FSLEX has a Zacks Mutual Fund Rank #1 and an annual expense ratio of 0.85% compared to the category average of 1.10%. The fund has three and five-year returns of 7.9% and 11.6%, respectively.

Calvert Equity Fund Class A (CSIEX Free Report) aims for growth of capital through investment in stocks believed to offer opportunities for potential capital appreciation. The fund invests majority of its assets in common stocks of companies that rank among the top 1,000 U.S.-listed companies.

This Zacks Large Cap Growth product has a history of positive total returns for more than 10 years. To see how this fund performed compared in its category, and other 1 and 2 Ranked Mutual Funds, please click here.

CSIEX has a Zacks Mutual Fund Rank #1 and an annual expense ratio of 0.99% compared to the category average of 1.05%. The fund has three and five-year returns of 21.7% and 17.1%, respectively.

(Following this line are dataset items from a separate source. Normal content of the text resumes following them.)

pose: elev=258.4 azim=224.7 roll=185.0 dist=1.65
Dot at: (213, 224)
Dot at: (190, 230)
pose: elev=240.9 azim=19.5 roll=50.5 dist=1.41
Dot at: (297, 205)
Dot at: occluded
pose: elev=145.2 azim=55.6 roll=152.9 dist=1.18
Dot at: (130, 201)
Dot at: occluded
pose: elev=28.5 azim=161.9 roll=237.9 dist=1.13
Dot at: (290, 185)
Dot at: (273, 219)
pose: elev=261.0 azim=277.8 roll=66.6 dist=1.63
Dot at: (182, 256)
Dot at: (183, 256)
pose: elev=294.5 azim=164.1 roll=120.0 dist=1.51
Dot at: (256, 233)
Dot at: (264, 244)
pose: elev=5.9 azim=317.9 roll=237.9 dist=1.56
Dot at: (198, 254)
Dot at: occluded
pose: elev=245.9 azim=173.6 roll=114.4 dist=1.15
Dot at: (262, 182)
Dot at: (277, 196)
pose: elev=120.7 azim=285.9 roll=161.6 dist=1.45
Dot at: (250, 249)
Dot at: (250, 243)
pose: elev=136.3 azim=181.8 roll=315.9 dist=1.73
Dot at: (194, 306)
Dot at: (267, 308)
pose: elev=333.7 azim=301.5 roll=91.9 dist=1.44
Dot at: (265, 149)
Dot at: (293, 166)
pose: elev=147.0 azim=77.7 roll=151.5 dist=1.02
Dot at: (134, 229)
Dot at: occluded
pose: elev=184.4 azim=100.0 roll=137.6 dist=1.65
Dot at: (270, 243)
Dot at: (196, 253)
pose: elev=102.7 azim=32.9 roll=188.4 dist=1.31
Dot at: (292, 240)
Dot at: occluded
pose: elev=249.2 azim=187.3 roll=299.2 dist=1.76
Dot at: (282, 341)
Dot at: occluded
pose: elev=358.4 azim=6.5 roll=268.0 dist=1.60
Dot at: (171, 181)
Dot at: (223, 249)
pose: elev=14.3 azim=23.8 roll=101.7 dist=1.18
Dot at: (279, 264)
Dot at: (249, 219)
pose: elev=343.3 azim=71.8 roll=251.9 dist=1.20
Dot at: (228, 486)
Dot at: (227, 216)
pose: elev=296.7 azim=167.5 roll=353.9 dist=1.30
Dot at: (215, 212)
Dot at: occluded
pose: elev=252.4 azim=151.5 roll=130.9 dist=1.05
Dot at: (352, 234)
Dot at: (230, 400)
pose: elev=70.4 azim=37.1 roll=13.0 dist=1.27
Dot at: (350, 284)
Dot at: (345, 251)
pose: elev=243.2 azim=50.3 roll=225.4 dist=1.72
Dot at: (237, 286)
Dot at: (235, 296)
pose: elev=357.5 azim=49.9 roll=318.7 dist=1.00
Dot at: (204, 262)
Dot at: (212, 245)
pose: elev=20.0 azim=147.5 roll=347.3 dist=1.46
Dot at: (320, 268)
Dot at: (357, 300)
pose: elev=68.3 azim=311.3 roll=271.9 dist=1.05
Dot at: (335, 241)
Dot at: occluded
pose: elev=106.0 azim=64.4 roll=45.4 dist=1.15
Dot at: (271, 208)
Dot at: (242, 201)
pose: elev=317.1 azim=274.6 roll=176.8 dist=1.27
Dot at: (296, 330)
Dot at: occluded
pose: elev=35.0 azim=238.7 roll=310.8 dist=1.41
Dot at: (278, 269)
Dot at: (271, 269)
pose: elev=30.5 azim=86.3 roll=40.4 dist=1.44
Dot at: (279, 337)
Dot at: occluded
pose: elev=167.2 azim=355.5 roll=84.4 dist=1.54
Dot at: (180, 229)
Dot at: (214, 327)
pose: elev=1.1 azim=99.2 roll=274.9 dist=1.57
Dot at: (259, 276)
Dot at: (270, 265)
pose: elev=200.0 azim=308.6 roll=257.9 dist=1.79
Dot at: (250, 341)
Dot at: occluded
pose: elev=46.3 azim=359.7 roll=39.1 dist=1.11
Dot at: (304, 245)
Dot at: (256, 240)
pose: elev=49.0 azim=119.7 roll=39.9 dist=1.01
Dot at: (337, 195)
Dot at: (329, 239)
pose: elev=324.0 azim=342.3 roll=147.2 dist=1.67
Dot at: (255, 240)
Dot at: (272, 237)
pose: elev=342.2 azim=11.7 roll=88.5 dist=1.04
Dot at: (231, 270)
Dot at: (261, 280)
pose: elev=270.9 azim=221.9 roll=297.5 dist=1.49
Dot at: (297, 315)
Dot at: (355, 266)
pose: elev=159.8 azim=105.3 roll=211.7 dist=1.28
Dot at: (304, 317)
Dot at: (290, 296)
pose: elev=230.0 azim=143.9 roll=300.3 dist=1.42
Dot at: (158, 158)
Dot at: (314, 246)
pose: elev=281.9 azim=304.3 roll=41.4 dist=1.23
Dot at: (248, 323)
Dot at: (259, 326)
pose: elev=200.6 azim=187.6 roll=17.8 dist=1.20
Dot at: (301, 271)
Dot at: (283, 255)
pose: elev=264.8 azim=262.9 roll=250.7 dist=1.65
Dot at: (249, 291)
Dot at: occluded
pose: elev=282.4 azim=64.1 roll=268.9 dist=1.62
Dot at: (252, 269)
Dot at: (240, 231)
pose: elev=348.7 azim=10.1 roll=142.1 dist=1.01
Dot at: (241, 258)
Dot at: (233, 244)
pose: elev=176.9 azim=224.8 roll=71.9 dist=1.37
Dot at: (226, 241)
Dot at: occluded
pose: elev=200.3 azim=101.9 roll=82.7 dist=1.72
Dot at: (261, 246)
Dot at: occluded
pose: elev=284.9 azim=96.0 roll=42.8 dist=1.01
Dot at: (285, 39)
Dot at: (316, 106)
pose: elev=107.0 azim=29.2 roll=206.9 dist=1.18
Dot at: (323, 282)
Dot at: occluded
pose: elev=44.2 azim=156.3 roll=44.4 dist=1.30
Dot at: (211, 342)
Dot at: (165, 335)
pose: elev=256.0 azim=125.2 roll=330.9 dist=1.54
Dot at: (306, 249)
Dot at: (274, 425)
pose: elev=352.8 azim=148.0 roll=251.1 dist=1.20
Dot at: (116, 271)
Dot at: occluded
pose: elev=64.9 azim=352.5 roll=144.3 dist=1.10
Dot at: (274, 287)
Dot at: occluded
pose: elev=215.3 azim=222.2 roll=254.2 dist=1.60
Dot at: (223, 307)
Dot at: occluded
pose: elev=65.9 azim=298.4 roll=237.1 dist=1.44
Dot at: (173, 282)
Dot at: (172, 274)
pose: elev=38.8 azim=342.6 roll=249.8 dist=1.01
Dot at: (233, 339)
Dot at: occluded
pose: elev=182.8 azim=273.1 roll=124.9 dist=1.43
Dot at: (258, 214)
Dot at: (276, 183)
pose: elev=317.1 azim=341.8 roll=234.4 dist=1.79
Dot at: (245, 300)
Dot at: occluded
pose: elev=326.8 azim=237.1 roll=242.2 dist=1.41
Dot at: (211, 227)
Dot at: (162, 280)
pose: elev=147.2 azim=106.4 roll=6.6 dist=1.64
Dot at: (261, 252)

New Alternatives Fund Class A (NALFX Free Report) seeks long-term capital growth with income as its secondary objective. It primarily invests in common stocks of companies and even in other equity securities such as real estate investment trusts and American Depository Receipts etc.

This Zacks sector – Other product has a history of positive total returns for more than 10 years. To see how this fund performed compared in its category, and other 1 and 2 Ranked Mutual Funds, please click here.

NALFX has a Zacks Mutual Fund Rank #1 and an annual expense ratio of 1.08% compared to the category average of 1.28%. The fund has three and five-year returns of 16.4% and 15.8%, respectively.

TIAA-CREF Core Impact Bond Fund Retail Class (TSBRX Free Report) invests the lion’s share of its assets in bonds and seeks total return through current income. The fund gives special consideration to companies that satisfy its ESG criteria. TSBRX invests in a variety of investment-grade bonds and fixed-income securities, which may include corporate bonds, U.S. government securities and taxable municipal securities, among other instruments.

This Zacks sector – Inv Grade Bond-Intermediate product has a history of positive total returns for more than 10 years. To see how this fund performed compared in its category, and other 1 and 2 Ranked Mutual Funds, please click here.

TSBRX has a Zacks Mutual Fund Rank #2 and an annual expense ratio of 0.65% compared to the category average of 0.80%. The fund has three and five-year returns of 4.7% and 4.1%, respectively.